EXERCISE = Copy the lines from the start of the records up to and including the line containing "الى رحمه الله". Leave the pictures out.

--- DATA SECTION Enclosed Below ---

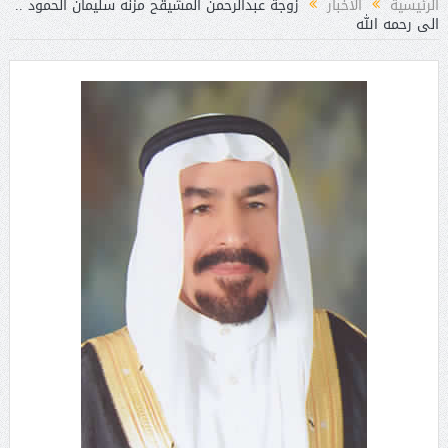
الرئيسية
الأخبار
زوجة عبدالرحمن المشيقح مزنه سليمان الحمود ..
الى رحمه الله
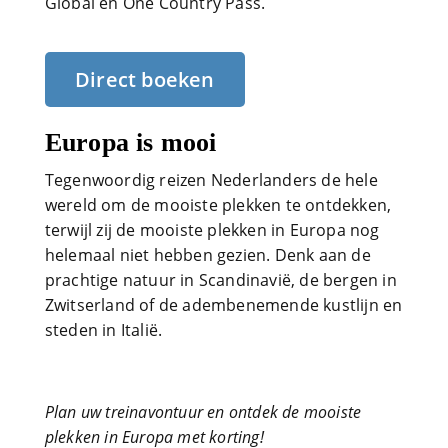
Global en One Country Pass.
Direct boeken
Europa is mooi
Tegenwoordig reizen Nederlanders de hele
wereld om de mooiste plekken te ontdekken,
terwijl zij de mooiste plekken in Europa nog
helemaal niet hebben gezien. Denk aan de
prachtige natuur in Scandinavië, de bergen in
Zwitserland of de adembenemende kustlijn en
steden in Italië.
Plan uw treinavontuur en ontdek de mooiste
plekken in Europa met korting!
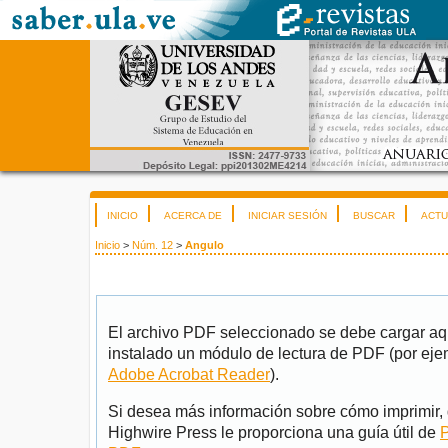
INICIO
ACERCA DE
INICIAR SESIÓN
BUSCAR
ACTU
Inicio
>
Núm. 12
>
Angulo
El archivo PDF seleccionado se debe cargar aqu
instalado un módulo de lectura de PDF (por eje
Adobe Acrobat Reader
).
Si desea más información sobre cómo imprimir, 
Highwire Press le proporciona una guía útil de
P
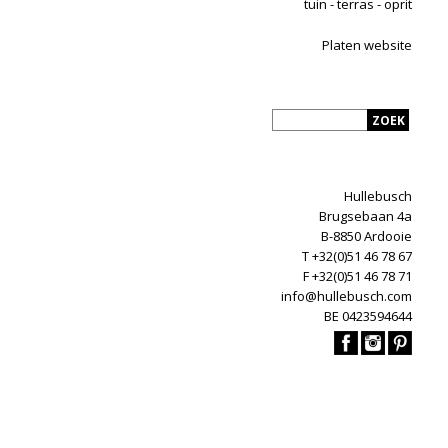
tuin - terras - oprit
Platen website
Hullebusch
Brugsebaan 4a
B-8850 Ardooie
T +32(0)51 46 78 67
F +32(0)51 46 78 71
info@hullebusch.com
BE 0423594644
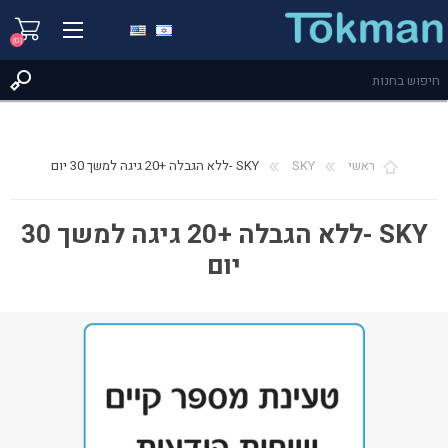
(0)
ראשי
SKY
SKY -ללא הגבלה +20 גיגה למשך 30 יום
SKY -ללא הגבלה +20 גיגה למשך 30
יום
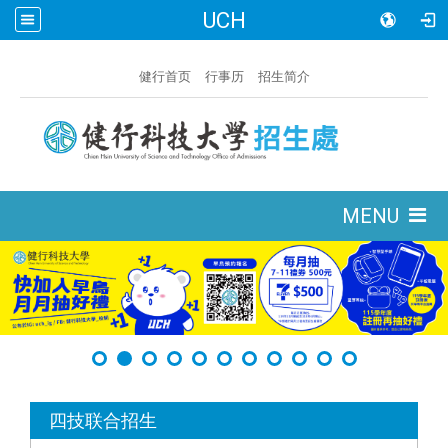
UCH
:::
健行首页
行事历
招生简介
:::
MENU
:::
四技联合招生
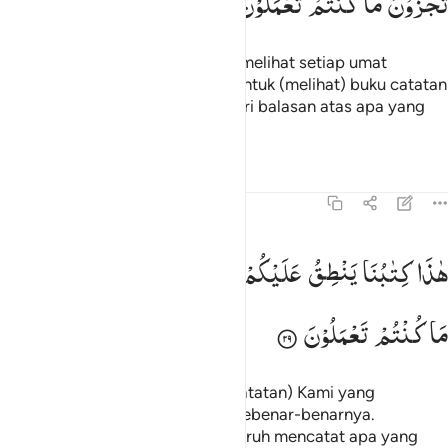
تُجْزَوْنَ
مَا
كُنْتُمْ
تَعْمَلُوْنَ
Dan (pada hari itu) engkau akan melihat setiap umat
berlutut. Setiap umat dipanggil untuk (melihat) buku catatan
amalnya. Pada hari itu kamu diberi balasan atas apa yang
telah kamu kerjakan.
Tafsir
Pelajaran
Refleksi
Qiraat
45:29
اذا كتابنا ينطق عليكم بالحق انا كنا نستنسخ ما كنتم تعملون ٢٩
هٰذَا
كِتٰبُنَا
یَنْطِقُ
عَلَیْكُمْ
بِالْحَقِّ ؕ
اِنَّا
كُنَّا
نَسْتَنْسِخُ
َـٰذَا كِتَـٰبُنَا يَنطِقُ عَلَيْكُم بِٱلْحَقِّ ۚ إِنَّا كُنَّا نَسْتَنسِخُ مَا كُنتُمْ تَعْمَلُونَ ٢٩
مَا
كُنْتُمْ
تَعْمَلُوْنَ
(Allah berfirman), "Inilah kitab (catatan) Kami yang
menuturkan kepadamu dengan sebenar-benarnya.
Sesungguhnya Kami telah menyuruh mencatat apa yang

--- End of Enclosed DATA SECTION ---

RESULT OF THIS EXERCISE =
الرئيسية
الأخبار
زوجة عبدالرحمن المشيقح مزنه سليمان الحمود ..
الى رحمه الله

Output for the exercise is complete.